The winning goal was scored by Gerd Muller, who emerged victorious from his duel with Krol, who recalled: “I’d blocked his first effort, but as he went for it a second time, he mishit it a little. Otherwise I would have had it. In the end, the ball finished up in the back of the net."

It’s very sad not to have been world champions with a team that played so well. I’ve got two silver medals, but I’d swap them both for a single gold one.
Ruud Krol

Franz Beckenbauer and his team-mates may well have lifted the Trophy, but it was the Dutch who received the plaudits from the watching world, following their sensational run at FIFA’s flagship tournament, one which saw them defeat Uruguay (2-0), Argentina (4-0) and defending world champions Brazil (2-0), all the while practising a delightful, flowing brand of football.

It seemed to many who had witnessed their dominating displays that the competition runners-up would get another shot at glory in the not too distant future. And so they did, four years later in Argentina, where, even without talisman Cruyff, and with Krol now captain and deployed in a sweeper role, the Oranje continued to create many magic moments on the pitch, reaching a second successive Final in the process. But the fates had decided that they would once again face a host nation backed by a fervent home support.

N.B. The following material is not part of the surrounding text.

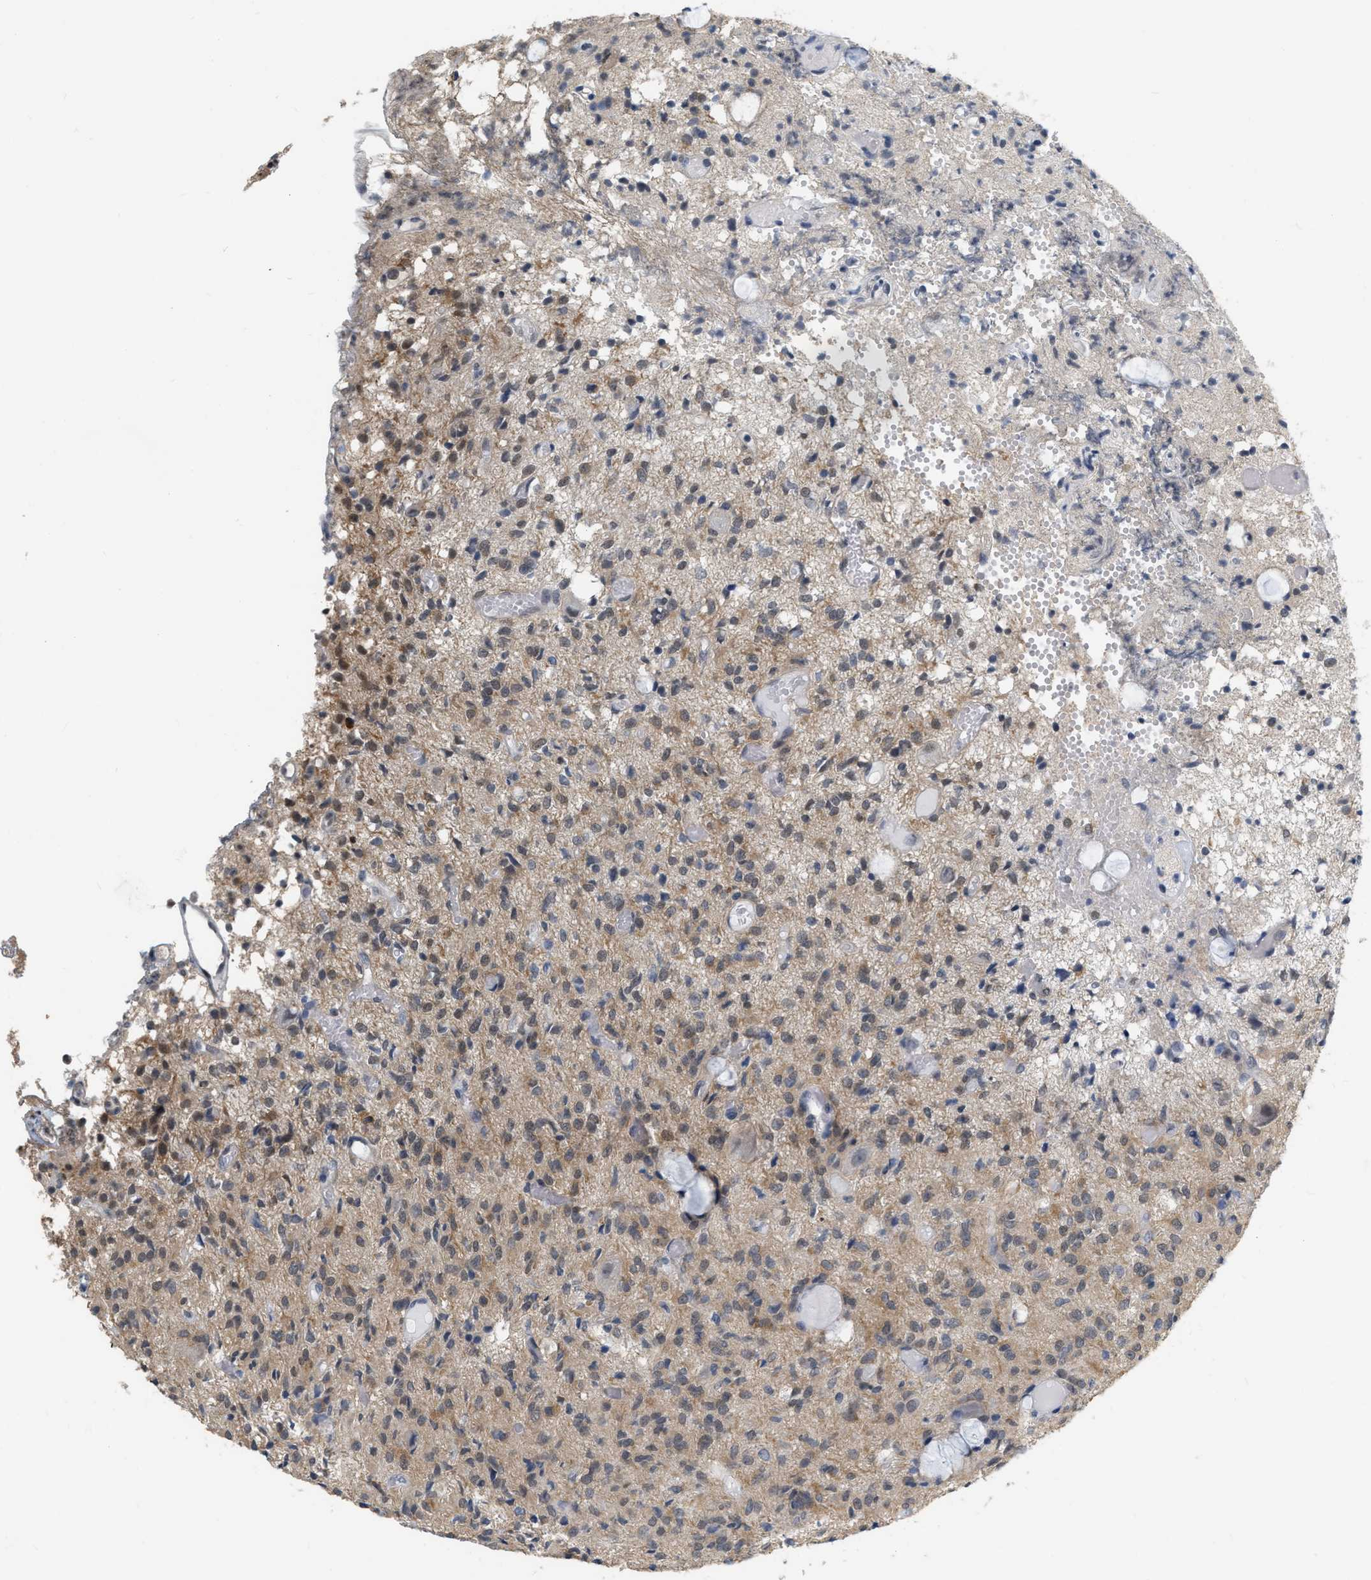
{"staining": {"intensity": "weak", "quantity": ">75%", "location": "cytoplasmic/membranous"}, "tissue": "glioma", "cell_type": "Tumor cells", "image_type": "cancer", "snomed": [{"axis": "morphology", "description": "Glioma, malignant, High grade"}, {"axis": "topography", "description": "Brain"}], "caption": "Protein expression analysis of human malignant high-grade glioma reveals weak cytoplasmic/membranous expression in approximately >75% of tumor cells.", "gene": "RUVBL1", "patient": {"sex": "female", "age": 59}}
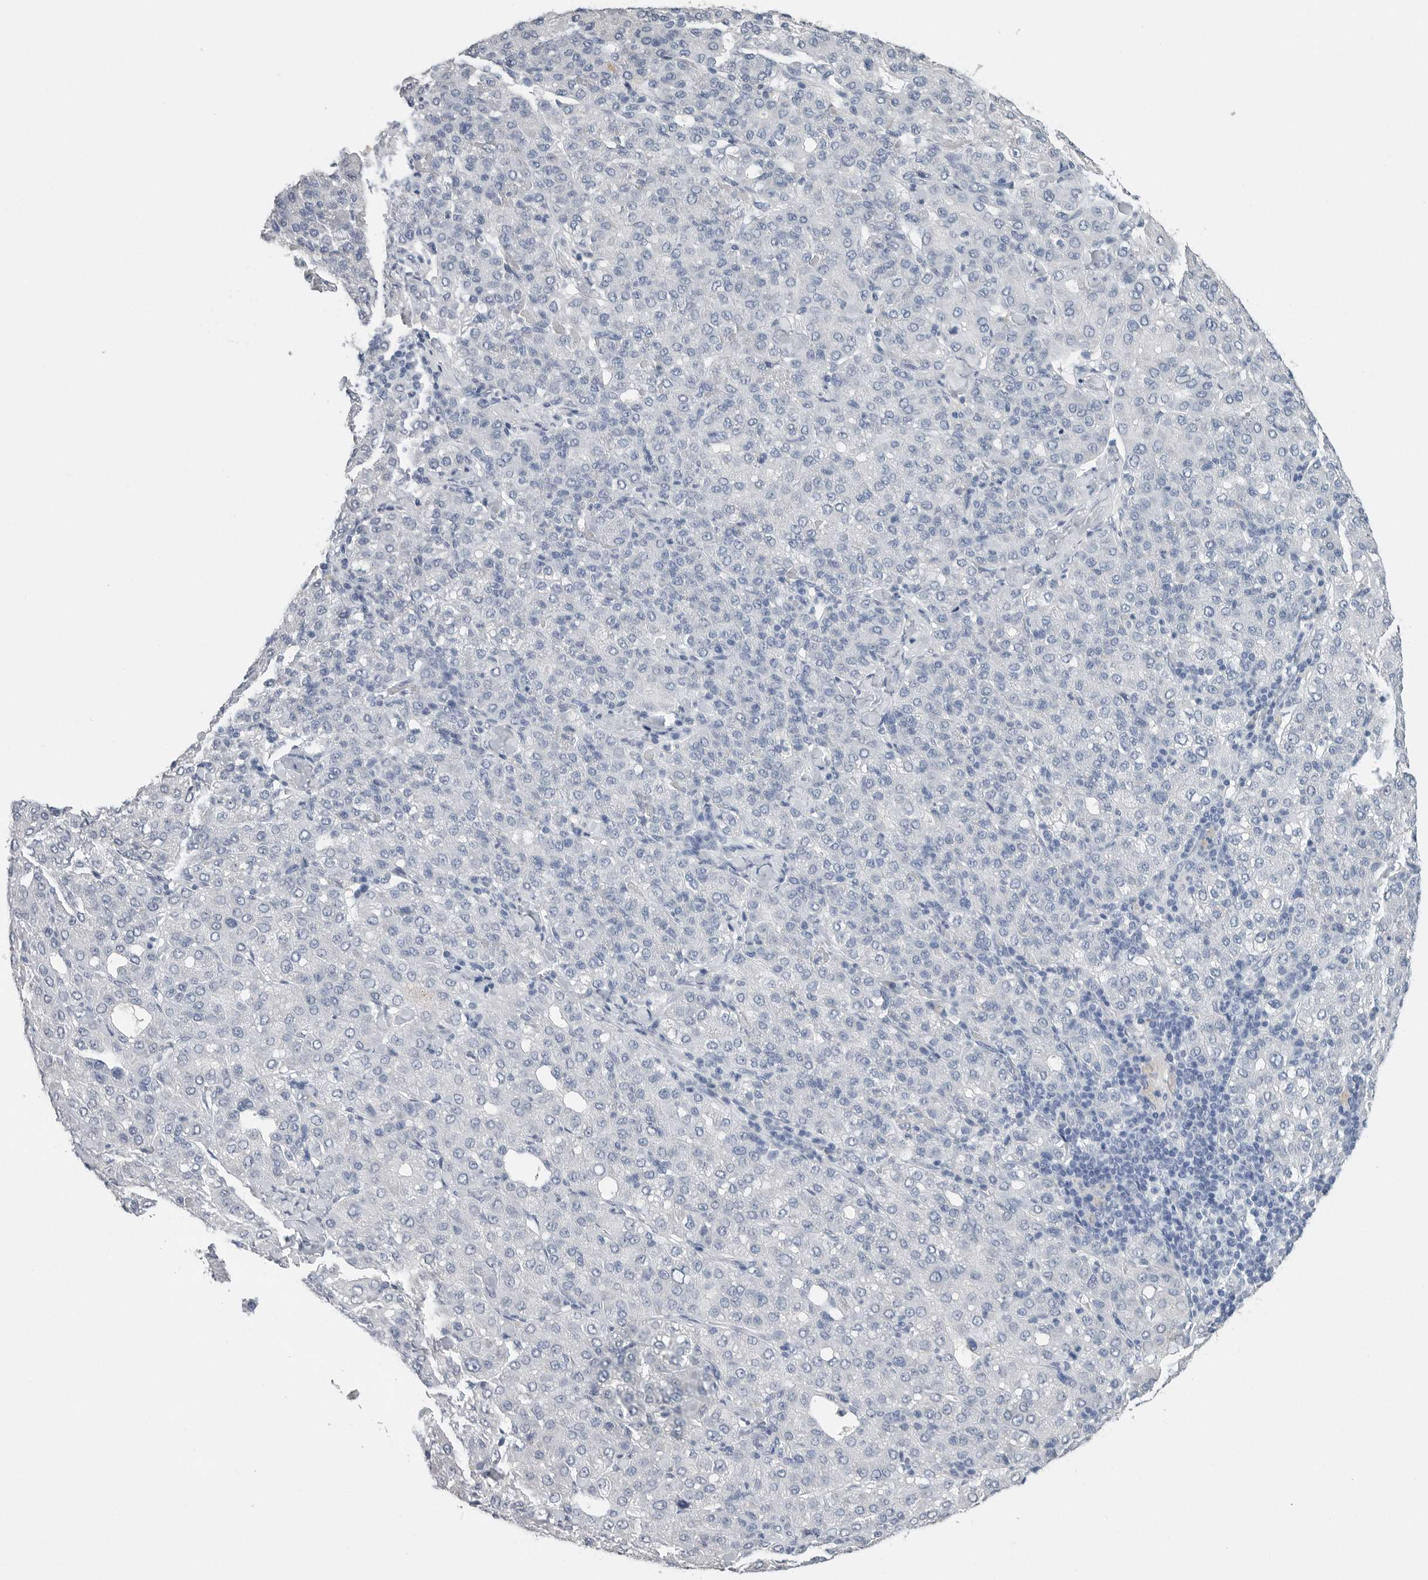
{"staining": {"intensity": "negative", "quantity": "none", "location": "none"}, "tissue": "liver cancer", "cell_type": "Tumor cells", "image_type": "cancer", "snomed": [{"axis": "morphology", "description": "Carcinoma, Hepatocellular, NOS"}, {"axis": "topography", "description": "Liver"}], "caption": "The IHC histopathology image has no significant staining in tumor cells of liver cancer (hepatocellular carcinoma) tissue.", "gene": "FABP6", "patient": {"sex": "male", "age": 65}}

And like Muller four years previously, the Dutch came up against a striker at the peak of his powers in the form of Mario Kempes, whose goal in extra time – his second of the afternoon – sealed a 3-1 win for La Albiceleste. The Netherlands had earlier come back from 1-0 down to equalise with eight minutes to go, and when Rob Rensenbrink was wonderfully set up by Krol in the final seconds of normal time, the post denied the Dutch what surely would have been a title-winning goal.

Debates about the best player to have never lifted the FIFA World Cup are always heated, with Michel Platini, Alfredo Di Stefano, Ferenc Puskas, Zico and Eusebio among the names that are regularly put forward. But when the question is extended to the best team, a consensus is usually reached quite quickly. Even the great Hungary team of 1954 are pipped to the post by the Netherlands in this category.

“It was a profoundly painful experience," said Krol over 30 years on from the second disappointment. "I haven’t really moved on from it. It’s very sad not to have been world champions with a team that played so well. I’ve got two silver medals, but I’d swap them both for a single gold one. We’ll always be the country that played well and won nothing. Of course, the 1988 side won the European Championship, but not the World Cup. The World Cup is something else altogether.”

Winding down an artist's career
Dutch football missed its opportunity to rule the world, at roughly the same time that Ajax’s reign over Europe was brought to an end by the emergence of English and German clubs, who between them would win every European Cup between 1974 and '84. In 1980, Krol turned 31 and decided that his best years were behind him. He opted to sign for Vancouver Whitecaps, but after just 14 matches for the Canadian outfit, came to the realisation that he was still capable of playing top-flight football in Europe, and promptly joined Napoli.

Once again, the versatile Dutchman’s timing was lacking – in four seasons in Naples, he won nothing, with the exception of the hearts of the Stadio San Paolo faithful and the award of Serie A’s Best Foreign Player in 1981.

He left the club in 1984, just a few days before the arrival of a certain Diego Maradona. While the Italian side were entering the greatest era of their history, Krol was drawing the curtain on his career at Cannes, in the French second division.  In a town better known for its world-famous film festival, Krol summed up his career in an appropriate manner: “Football is not an art, but it is an art to play it well.”